Speaker
Description
The increasing reliance on Commercial Off-The-Shelf (COTS) components for small satellite propulsion and suborbital platforms, such as the Brazilian Suborbital Microgravity Platform (PSM), introduces significant vulnerabilities to space weather phenomena. This study investigates the intersection between heliophysics data and the operational reliability of electrospray propulsion systems and power processing units (PPU). While the PSM provides a high-quality microgravity environment for technology validation, its suborbital trajectory exposes payloads to variable ionospheric conditions and solar-induced radiation, which can lead to transient faults in unhardened COTS electronics.

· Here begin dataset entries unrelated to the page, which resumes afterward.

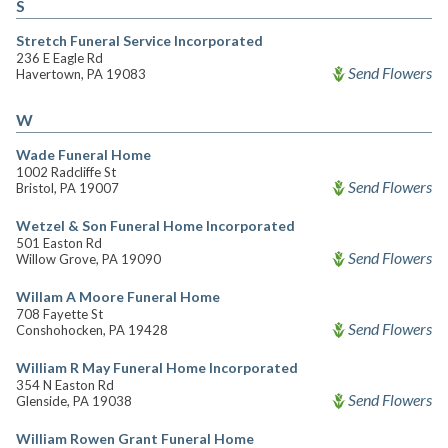
S
Stretch Funeral Service Incorporated
236 E Eagle Rd
Send Flowers
Havertown, PA 19083
W
Wade Funeral Home
1002 Radcliffe St
Send Flowers
Bristol, PA 19007
Wetzel & Son Funeral Home Incorporated
501 Easton Rd
Send Flowers
Willow Grove, PA 19090
Willam A Moore Funeral Home
708 Fayette St
Send Flowers
Conshohocken, PA 19428
William R May Funeral Home Incorporated
354 N Easton Rd
Send Flowers
Glenside, PA 19038
William Rowen Grant Funeral Home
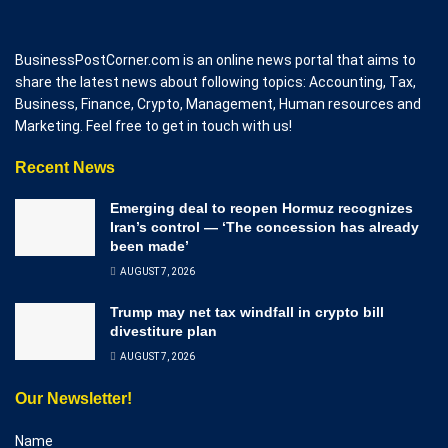
BusinessPostCorner.com is an online news portal that aims to
share the latest news about following topics: Accounting, Tax,
Business, Finance, Crypto, Management, Human resources and
Marketing. Feel free to get in touch with us!
Recent News
Emerging deal to reopen Hormuz recognizes
Iran’s control — ‘The concession has already
been made’
AUGUST 7, 2026
Trump may net tax windfall in crypto bill
divestiture plan
AUGUST 7, 2026
Our Newsletter!
Name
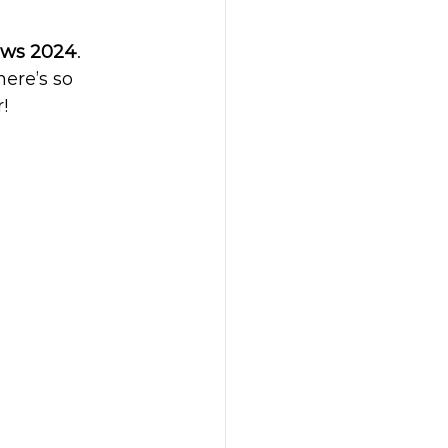
ews 2024
. 
ere’s so 
!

We propose a framework where Machine Learning (ML) algorithms, trained on solar activity and magnetospheric data, are utilized to predict performance anomalies in propulsion telemetry collected during PSM flight campaigns. By correlating environmental heliophysics datasets with real-time housekeeping data—such as current stability in ion emitters—it is possible to distinguish between inherent hardware failures and externally induced environmental interference. Furthermore, this research aligns with international engineering protocols by applying European Cooperation for Space Standardization (ECSS) tailoring to define safety-critical margins for missions operating under high solar activity. The integration of predictive ML models into the systems engineering lifecycle enhances the sustainability of the suborbital economy by ensuring that recoverable payloads can withstand the dynamic challenges of the space environment.